If a line in the data contains "Accuracy", copy it out.

RECORDS SUPPLIED -
#####
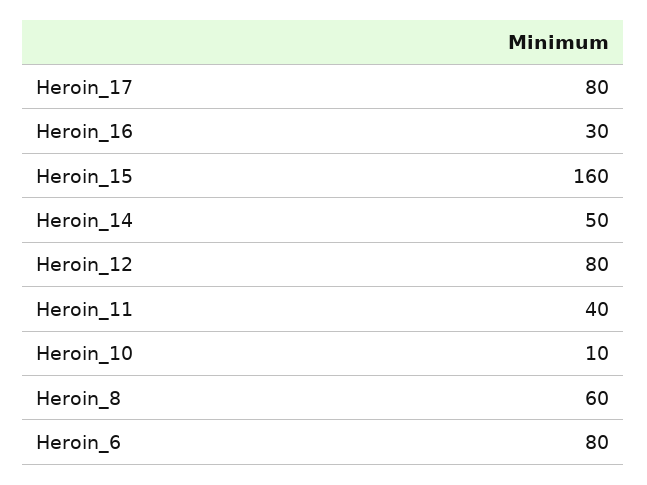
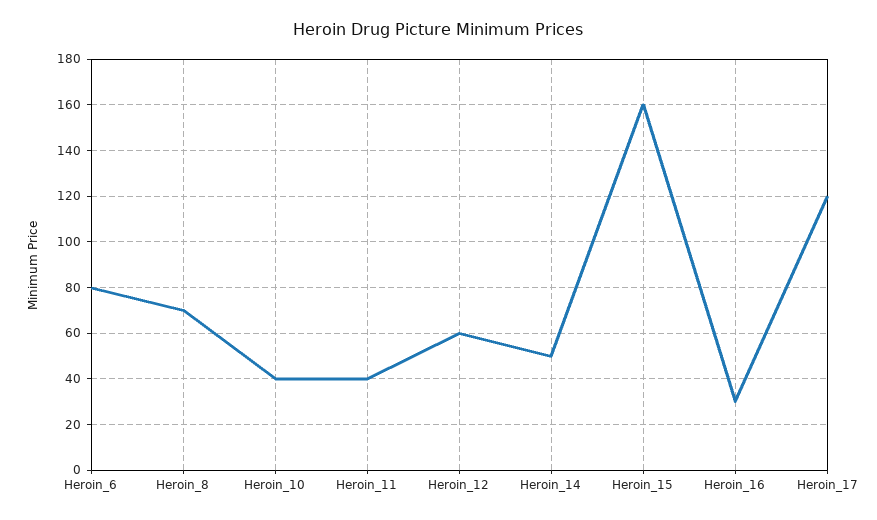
Heroin_17: 80 -> 120
Heroin_12: 80 -> 60
Heroin_10: 10 -> 40
Heroin_8: 60 -> 70

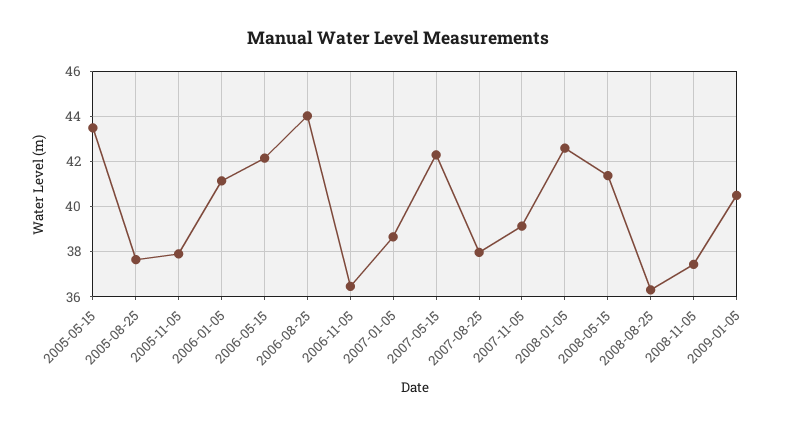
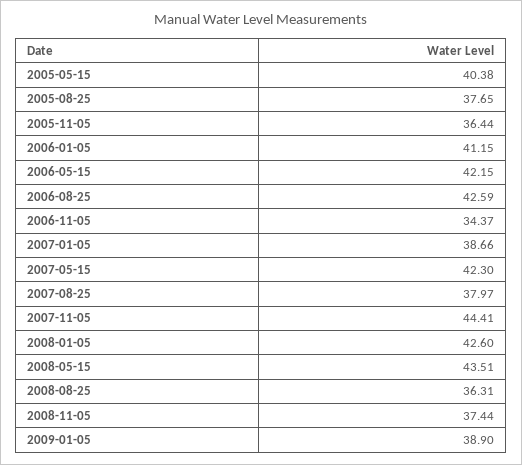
2005-05-15: 43.5 -> 40.38
2005-11-05: 38 -> 36.44
2006-08-25: 44 -> 42.59
2006-11-05: 36.5 -> 34.37
2007-11-05: 39 -> 44.41
2008-05-15: 41.5 -> 43.51
2009-01-05: 40.5 -> 38.9

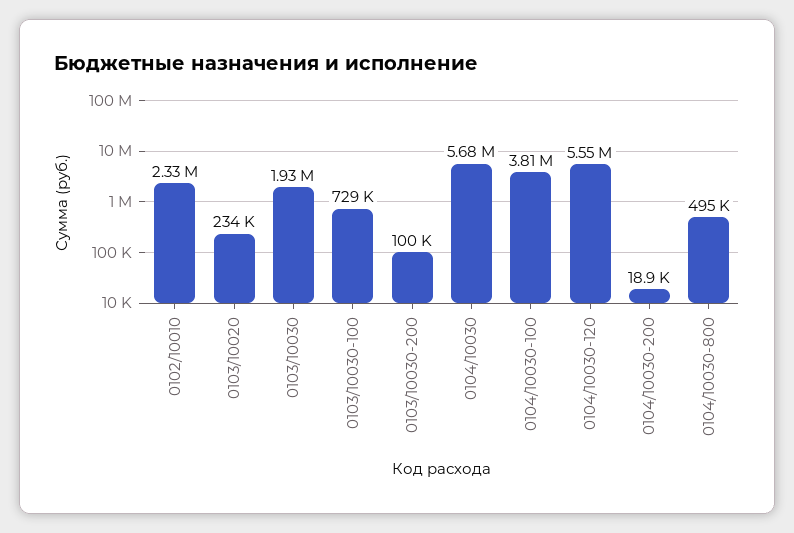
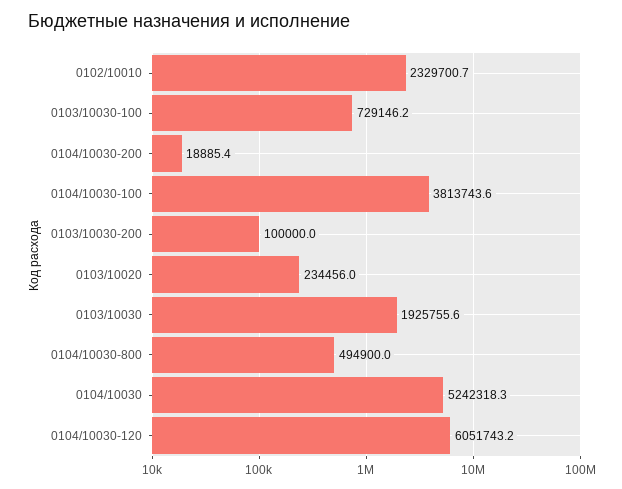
0104/10030: 5680000 -> 5242318.3
0104/10030-120: 5550000 -> 6051743.2

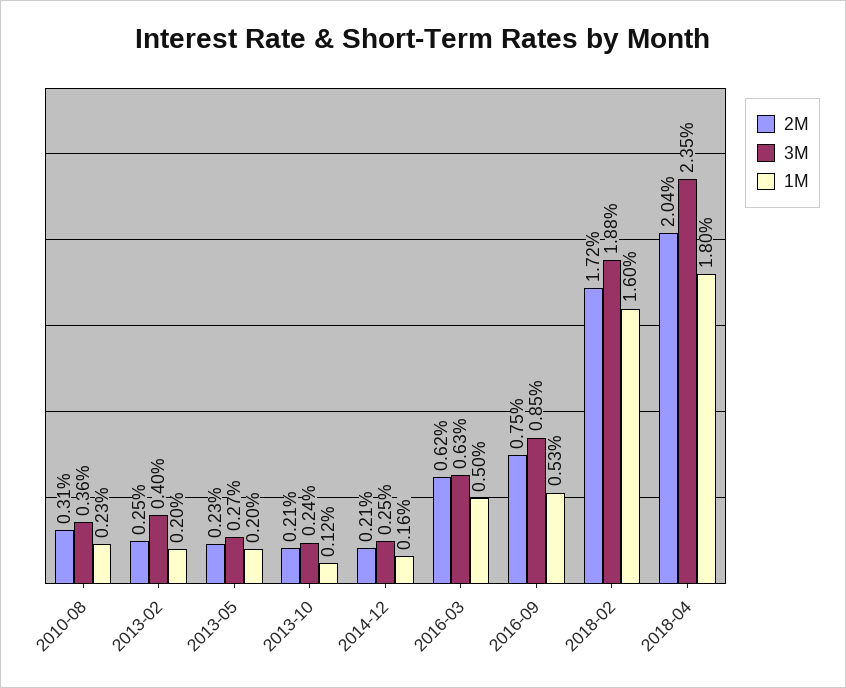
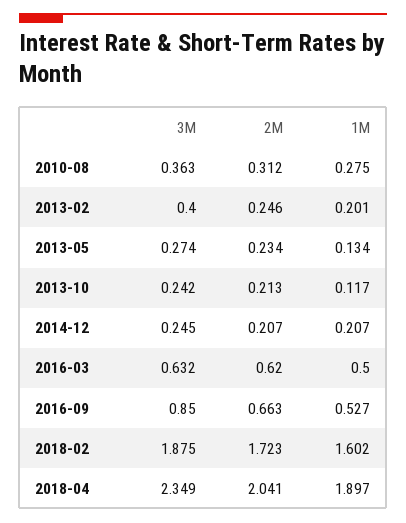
1M, 2010-08: 0.23 -> 0.275
1M, 2013-05: 0.2 -> 0.134
1M, 2014-12: 0.16 -> 0.207
2M, 2016-09: 0.75 -> 0.663
1M, 2018-04: 1.8 -> 1.897

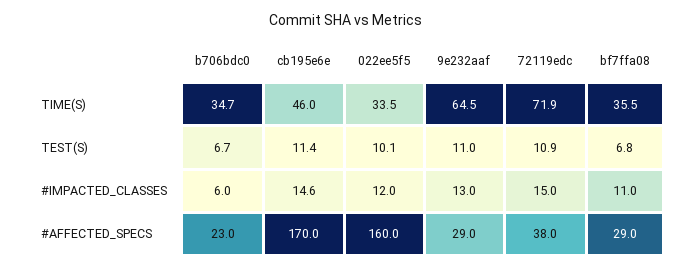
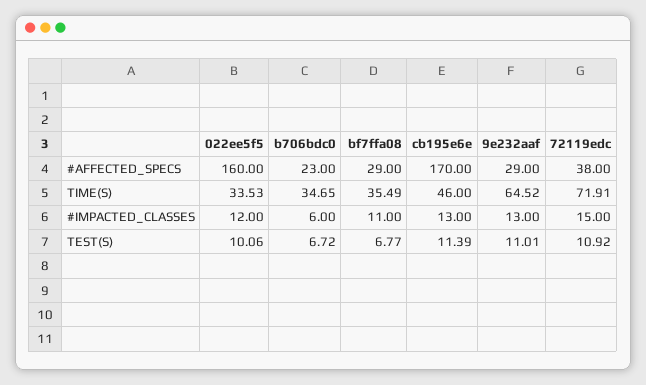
cb195e6e, #IMPACTED_CLASSES: 14.6 -> 13

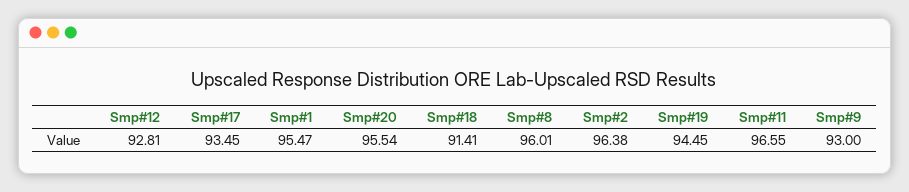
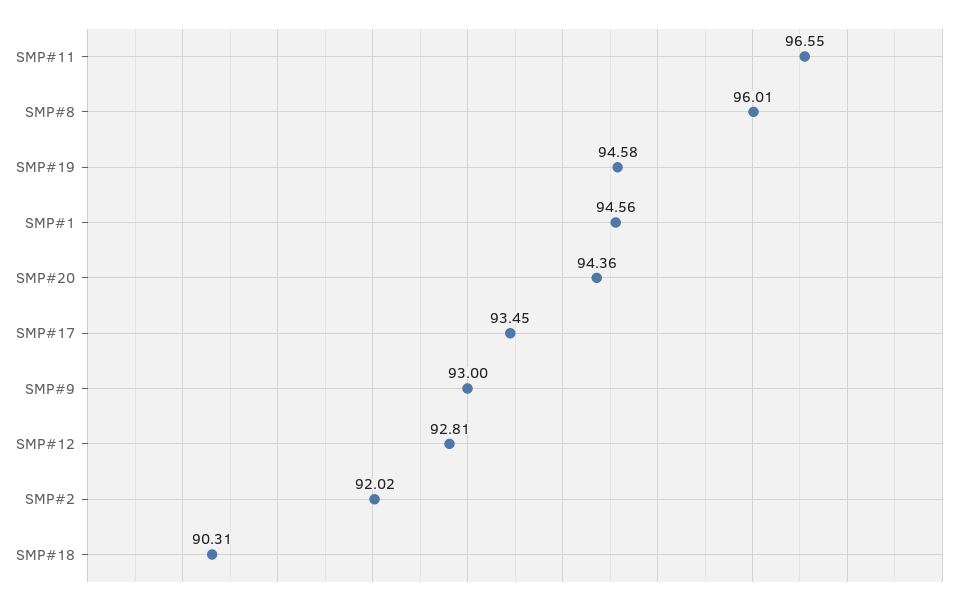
Smp#1: 95.47 -> 94.56
Smp#20: 95.54 -> 94.36
Smp#18: 91.41 -> 90.31
Smp#2: 96.38 -> 92.02
Smp#19: 94.45 -> 94.58

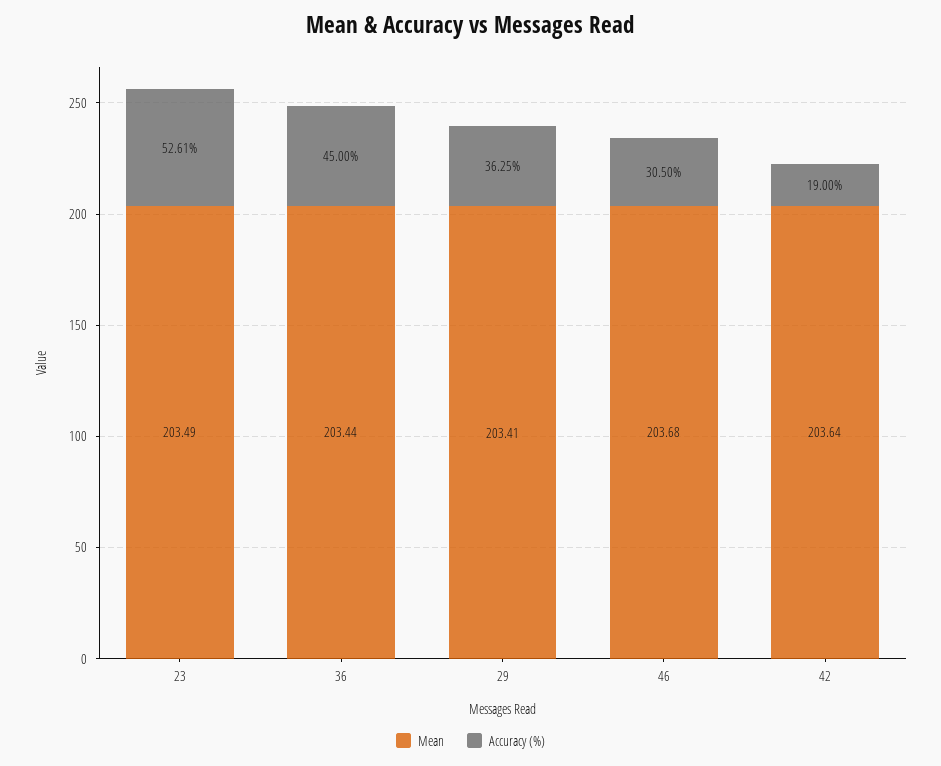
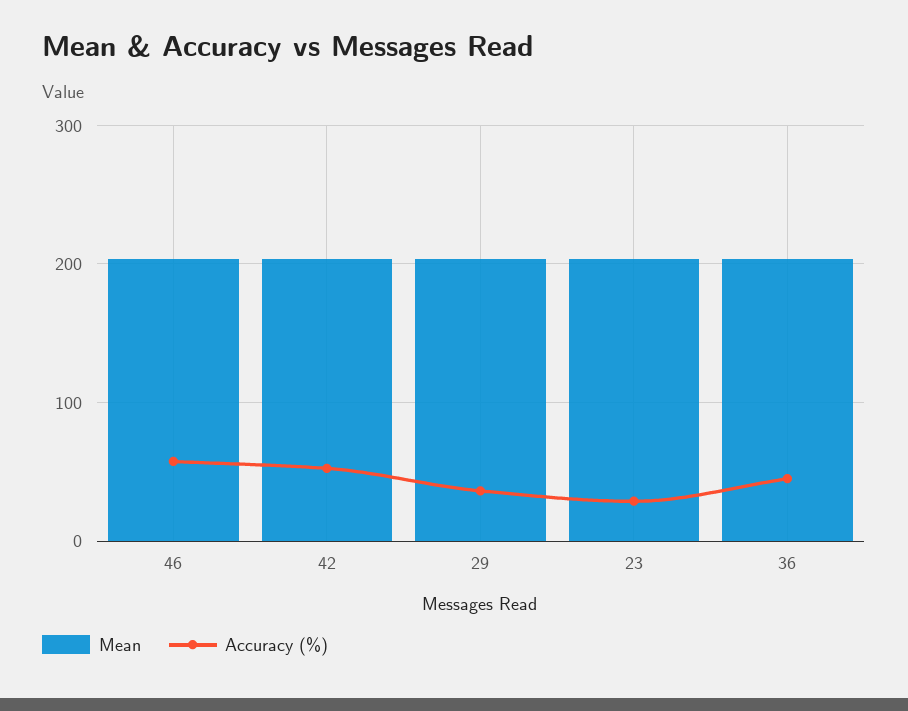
Accuracy (%), 23: 52.61 -> 30
Accuracy (%), 46: 30.5 -> 60
Accuracy (%), 42: 19 -> 50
#####
WRITTEN ANSWER -
Accuracy (%), 23: 52.61 -> 30
Accuracy (%), 46: 30.5 -> 60
Accuracy (%), 42: 19 -> 50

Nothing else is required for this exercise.